PROVIDED PASSAGE
-*-*-

Thus IMO a good quality Responder has to perform some sanity checking on
the position values and lengths in incoming Read segments. I'm not sure
how it could avoid some sorting-like behavior to perform this check.


> It might be better to place responsibility on the sender to sort these.

IMO the goal of RPC/RDMA is to reduce host processing on the Requester.
Sorting on the Responder follows that paradigm more closely than the
converse.

For a given position value, RPC/RDMA already requires that Read segments
have to be in the order they appear in the reconstructed RPC message. But
there's currently no requirement that the Read list's position values have
to appear in monotonically increasing order. In fact I think RPC/RDMA
permits a Requester to interleave Read segments at different positions, as
long as they are in the Read list in the order they should be used to
reconstruct the RPC Call.

-*-*-

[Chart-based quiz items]
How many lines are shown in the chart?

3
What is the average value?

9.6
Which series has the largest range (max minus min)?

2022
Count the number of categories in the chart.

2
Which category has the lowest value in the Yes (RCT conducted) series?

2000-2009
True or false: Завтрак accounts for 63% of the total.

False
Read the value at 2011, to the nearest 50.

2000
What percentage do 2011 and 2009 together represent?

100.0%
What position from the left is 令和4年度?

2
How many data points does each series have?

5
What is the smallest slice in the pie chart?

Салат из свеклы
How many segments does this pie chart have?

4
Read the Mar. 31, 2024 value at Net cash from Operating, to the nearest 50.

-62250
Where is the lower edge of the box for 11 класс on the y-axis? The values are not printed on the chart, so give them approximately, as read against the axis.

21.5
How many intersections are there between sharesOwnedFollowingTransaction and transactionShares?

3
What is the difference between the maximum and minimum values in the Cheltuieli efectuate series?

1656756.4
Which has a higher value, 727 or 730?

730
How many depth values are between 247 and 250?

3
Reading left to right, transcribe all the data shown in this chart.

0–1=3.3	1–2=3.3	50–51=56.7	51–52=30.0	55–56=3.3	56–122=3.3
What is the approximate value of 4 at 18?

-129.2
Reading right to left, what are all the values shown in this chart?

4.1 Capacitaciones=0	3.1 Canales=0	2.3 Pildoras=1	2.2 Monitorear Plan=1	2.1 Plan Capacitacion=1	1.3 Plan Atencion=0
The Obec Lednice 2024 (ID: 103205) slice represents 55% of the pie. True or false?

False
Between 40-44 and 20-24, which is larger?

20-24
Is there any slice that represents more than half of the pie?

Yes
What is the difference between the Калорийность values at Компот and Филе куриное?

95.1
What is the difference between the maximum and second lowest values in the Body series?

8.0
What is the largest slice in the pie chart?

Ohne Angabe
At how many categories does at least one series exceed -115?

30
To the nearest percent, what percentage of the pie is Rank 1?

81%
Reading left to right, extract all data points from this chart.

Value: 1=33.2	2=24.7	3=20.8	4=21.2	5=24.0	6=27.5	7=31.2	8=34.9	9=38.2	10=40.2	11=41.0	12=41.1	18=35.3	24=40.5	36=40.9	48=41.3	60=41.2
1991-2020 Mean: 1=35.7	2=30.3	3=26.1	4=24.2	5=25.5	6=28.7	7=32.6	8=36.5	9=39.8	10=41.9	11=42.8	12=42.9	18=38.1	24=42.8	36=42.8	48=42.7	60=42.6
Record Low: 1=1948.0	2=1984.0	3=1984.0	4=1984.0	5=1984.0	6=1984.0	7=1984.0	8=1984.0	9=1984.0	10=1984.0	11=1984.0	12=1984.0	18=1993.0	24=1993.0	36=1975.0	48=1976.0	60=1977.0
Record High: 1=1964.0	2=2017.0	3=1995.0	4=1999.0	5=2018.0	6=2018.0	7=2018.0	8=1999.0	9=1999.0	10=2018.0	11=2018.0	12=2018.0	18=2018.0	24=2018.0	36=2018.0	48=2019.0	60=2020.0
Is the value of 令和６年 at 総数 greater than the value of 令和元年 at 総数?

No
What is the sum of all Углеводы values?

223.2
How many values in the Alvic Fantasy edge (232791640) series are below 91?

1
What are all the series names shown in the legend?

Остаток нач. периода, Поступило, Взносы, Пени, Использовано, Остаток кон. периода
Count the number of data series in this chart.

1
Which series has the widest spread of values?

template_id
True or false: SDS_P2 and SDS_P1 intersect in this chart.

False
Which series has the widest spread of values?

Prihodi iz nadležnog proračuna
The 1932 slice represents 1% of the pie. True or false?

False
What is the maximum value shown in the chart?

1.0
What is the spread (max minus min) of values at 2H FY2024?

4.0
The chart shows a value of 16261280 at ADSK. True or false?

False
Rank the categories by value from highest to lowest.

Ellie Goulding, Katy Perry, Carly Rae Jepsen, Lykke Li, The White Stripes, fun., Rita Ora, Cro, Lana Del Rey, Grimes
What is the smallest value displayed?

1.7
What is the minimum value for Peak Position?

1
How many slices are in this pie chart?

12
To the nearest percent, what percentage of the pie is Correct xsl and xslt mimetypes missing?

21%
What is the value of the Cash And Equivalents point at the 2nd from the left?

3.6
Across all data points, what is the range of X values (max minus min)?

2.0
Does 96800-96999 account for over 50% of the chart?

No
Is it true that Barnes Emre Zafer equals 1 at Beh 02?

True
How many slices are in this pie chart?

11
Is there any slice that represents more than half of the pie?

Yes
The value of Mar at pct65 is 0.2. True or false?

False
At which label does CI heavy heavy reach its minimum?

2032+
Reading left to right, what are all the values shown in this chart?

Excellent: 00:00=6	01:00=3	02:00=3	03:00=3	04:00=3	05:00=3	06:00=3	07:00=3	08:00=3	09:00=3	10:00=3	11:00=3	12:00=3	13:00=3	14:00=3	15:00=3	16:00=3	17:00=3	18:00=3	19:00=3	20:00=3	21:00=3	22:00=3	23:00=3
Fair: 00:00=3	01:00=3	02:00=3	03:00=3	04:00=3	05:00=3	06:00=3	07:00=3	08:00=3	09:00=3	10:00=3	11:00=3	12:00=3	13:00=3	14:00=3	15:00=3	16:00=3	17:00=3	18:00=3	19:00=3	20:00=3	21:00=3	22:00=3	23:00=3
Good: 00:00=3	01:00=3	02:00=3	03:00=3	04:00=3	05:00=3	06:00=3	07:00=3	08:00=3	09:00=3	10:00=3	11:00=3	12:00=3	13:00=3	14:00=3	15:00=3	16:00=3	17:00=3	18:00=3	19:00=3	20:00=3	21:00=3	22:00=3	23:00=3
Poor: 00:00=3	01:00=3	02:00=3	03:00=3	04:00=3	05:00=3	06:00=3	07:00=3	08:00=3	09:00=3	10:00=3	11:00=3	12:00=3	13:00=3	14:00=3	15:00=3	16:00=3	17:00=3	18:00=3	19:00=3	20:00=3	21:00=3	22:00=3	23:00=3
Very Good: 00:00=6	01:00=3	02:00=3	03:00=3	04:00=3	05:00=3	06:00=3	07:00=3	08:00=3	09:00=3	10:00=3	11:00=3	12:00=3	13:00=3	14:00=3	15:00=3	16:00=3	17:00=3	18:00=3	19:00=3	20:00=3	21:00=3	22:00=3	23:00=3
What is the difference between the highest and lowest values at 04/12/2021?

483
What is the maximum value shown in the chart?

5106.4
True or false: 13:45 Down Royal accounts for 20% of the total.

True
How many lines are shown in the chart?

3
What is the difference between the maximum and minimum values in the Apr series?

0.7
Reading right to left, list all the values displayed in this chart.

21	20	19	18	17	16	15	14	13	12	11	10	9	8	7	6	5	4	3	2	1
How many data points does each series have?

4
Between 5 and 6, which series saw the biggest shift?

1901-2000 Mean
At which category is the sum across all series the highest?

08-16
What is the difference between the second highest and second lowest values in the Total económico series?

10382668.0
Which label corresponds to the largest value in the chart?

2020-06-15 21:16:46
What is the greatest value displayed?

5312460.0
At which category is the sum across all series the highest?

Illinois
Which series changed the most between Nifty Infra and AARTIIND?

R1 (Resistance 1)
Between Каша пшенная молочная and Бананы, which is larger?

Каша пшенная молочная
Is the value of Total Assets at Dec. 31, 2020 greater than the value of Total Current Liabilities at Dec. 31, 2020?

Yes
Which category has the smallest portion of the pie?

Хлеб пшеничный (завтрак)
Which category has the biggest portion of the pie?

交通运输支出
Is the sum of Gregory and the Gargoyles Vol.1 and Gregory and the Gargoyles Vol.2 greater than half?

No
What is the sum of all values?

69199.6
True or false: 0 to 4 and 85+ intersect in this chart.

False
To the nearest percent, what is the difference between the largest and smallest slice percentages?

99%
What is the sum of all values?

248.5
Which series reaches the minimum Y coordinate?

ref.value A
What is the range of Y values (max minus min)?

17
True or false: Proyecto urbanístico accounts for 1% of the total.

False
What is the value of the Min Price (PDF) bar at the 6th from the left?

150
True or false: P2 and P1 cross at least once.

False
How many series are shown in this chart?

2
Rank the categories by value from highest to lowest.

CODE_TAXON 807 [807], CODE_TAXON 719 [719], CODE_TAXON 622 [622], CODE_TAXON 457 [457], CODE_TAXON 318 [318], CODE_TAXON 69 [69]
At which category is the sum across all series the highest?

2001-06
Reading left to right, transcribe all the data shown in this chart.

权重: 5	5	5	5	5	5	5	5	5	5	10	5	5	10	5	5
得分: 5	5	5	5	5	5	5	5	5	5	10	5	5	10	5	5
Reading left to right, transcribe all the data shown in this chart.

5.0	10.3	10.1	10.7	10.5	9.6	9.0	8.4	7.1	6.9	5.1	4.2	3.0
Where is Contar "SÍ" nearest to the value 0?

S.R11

-*-*-

USING THE INFORMATION
- a) Reproduce everything in the RPC/RDMA discussion from "Sorting on the" down to "the RPC Call.".
- b) Answer these questions using the RPC/RDMA discussion above the rows.
(i) What does a good quality Responder have to sanity check in incoming Read segments?
(ii) What is the goal of RPC/RDMA, in the writer's view?
(iii) For a given position value, what order must Read segments be in?
- c) Write what comes next in the RPC/RDMA discussion, starting after its final sentence.

EXERCISE RESULTS
- a)
Sorting on the Responder follows that paradigm more closely than the
converse.

For a given position value, RPC/RDMA already requires that Read segments
have to be in the order they appear in the reconstructed RPC message. But
there's currently no requirement that the Read list's position values have
to appear in monotonically increasing order. In fact I think RPC/RDMA
permits a Requester to interleave Read segments at different positions, as
long as they are in the Read list in the order they should be used to
reconstruct the RPC Call.

- b)
(i) The position values and lengths.
(ii) To reduce host processing on the Requester.
(iii) The order they appear in the reconstructed RPC message.

- c)
I'm working on some changes to the Linux NFS/RDMA implementation that might
perform Responder-side Read list sorting in order to deal properly with
Read lists that contain segments with more than one Position value. For
example, a Read list that contains Read segments with position zero and
Read segments with a non-zero position could be re-sorted so that all of
the segments are in byte order at position zero. This enables the Responder
to set up the Read sink buffer pages so at Read completion the message is
already in proper segment and byte order.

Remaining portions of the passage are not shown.